We built a PDF processing tool and faced this exact question early on.
For our use case — merge, split, compress — we went fully stateless. Files are processed in memory and never stored. No database needed at all.
The only time a database becomes necessary is when you need user accounts, history, or async jobs for large files. For simple tools, a database is often just added complexity.
The real question isn't "do you need a database" but "do you need state" — and often the answer is no.
> The real question isn't "do you need a database" but "do you need state" — and often the answer is no.
This is a solid takeaway and applies to a lot of domains. Great observation
> The real question isn't "do you need a database" but "do you need state" — and often the answer is no.

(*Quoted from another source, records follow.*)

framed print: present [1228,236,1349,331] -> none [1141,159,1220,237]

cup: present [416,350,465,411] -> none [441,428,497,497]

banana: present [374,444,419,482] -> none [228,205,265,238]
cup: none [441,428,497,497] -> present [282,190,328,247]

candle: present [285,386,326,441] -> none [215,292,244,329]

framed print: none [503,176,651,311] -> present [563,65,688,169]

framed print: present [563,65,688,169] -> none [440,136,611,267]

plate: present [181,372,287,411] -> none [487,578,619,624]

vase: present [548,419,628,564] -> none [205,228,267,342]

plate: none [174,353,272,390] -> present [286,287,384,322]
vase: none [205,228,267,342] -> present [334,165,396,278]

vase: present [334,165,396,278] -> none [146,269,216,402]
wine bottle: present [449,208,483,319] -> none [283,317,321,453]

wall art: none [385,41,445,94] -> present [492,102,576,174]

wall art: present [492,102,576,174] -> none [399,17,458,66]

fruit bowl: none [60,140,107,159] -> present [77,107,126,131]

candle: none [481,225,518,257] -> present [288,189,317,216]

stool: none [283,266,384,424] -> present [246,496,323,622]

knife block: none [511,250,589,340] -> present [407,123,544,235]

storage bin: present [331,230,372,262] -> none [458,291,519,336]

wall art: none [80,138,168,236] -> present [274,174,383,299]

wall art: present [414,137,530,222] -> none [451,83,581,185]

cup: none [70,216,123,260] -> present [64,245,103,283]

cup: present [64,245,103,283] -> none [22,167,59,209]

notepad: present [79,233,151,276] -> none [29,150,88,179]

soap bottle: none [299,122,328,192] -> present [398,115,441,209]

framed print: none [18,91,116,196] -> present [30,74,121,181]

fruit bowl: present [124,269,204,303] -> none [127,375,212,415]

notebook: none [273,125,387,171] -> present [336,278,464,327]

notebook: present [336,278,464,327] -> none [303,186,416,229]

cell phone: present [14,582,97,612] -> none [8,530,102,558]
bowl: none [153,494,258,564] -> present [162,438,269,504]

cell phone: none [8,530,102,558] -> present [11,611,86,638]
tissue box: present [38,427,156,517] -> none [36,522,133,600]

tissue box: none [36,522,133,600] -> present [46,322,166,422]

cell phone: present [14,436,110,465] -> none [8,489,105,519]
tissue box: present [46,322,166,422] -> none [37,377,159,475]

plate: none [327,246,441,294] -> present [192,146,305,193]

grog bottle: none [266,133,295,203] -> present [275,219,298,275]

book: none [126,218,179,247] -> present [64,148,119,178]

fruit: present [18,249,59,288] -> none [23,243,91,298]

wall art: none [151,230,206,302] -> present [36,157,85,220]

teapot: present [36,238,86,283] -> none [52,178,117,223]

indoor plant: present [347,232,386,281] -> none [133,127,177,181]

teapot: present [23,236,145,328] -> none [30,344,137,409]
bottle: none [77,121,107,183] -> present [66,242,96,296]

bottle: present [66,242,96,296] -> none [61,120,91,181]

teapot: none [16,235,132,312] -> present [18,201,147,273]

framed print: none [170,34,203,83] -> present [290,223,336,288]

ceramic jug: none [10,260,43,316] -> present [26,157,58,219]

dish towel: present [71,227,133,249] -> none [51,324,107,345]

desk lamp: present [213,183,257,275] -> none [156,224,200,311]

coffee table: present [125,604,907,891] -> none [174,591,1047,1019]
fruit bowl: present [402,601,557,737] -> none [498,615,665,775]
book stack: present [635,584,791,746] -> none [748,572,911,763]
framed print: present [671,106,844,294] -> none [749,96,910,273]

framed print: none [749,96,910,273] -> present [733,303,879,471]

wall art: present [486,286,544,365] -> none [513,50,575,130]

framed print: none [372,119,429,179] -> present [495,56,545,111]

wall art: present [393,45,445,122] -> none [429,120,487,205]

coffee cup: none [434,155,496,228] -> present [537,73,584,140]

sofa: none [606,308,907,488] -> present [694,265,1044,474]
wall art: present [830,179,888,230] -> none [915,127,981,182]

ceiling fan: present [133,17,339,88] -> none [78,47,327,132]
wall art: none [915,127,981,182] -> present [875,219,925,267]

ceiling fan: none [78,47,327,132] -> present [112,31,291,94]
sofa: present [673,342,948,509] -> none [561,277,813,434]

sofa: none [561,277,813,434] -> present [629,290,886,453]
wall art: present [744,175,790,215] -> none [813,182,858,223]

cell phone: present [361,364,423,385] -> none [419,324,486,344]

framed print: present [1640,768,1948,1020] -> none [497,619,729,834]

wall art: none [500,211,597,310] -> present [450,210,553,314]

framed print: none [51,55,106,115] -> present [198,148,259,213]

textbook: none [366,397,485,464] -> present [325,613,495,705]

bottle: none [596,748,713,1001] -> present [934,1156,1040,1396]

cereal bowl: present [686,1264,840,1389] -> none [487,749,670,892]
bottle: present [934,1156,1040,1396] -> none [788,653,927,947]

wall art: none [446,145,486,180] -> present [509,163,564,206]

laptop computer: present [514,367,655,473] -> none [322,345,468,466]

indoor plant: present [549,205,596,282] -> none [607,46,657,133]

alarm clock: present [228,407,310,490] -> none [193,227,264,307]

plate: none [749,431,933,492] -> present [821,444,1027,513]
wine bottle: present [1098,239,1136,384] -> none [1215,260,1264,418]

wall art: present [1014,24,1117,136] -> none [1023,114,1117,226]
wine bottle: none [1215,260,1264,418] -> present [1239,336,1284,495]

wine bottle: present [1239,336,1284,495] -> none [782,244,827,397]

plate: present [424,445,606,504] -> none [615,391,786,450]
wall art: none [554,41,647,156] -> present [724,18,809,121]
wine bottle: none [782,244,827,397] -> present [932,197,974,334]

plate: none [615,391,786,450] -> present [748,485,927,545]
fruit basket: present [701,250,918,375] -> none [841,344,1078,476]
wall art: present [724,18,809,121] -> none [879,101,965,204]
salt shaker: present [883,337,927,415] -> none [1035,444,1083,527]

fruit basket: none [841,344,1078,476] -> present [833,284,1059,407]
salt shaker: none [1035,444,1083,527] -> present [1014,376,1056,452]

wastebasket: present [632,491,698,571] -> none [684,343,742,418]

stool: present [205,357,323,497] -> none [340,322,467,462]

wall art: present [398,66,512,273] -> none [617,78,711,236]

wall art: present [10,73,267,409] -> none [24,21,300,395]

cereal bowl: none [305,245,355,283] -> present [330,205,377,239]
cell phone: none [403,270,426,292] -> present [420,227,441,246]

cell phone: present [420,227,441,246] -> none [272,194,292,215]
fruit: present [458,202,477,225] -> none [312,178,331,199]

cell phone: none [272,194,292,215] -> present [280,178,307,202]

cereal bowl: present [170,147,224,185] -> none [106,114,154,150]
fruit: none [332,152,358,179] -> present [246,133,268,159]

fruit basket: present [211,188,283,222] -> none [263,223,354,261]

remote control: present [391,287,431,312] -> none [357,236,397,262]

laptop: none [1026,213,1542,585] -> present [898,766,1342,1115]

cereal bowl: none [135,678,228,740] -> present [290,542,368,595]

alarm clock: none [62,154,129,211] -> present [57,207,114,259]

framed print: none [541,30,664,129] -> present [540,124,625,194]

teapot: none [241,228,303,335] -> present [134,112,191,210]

We have a bunch of these applications and they are a joy to work with.
Funny enough, even if you have a database, if you wonder if you need caches to hold state in your application server, the answer is, kindly, fuck no. Really, really horrible scaling problems and bugs are down that path.
There are use cases to store expensive to compute state in varnish (HTTP caching), memcache/redis (expensive, complex datastructures like a friendship graph), elasticsearch/opensearch (aggregated, expensive full-text search), but caching SQL results in an application server because the database is "slow" beyond a single transaction brings nothing but pain in the future. I've spent so much energy working around decisions born out of simple bad schema design decisions and tuning...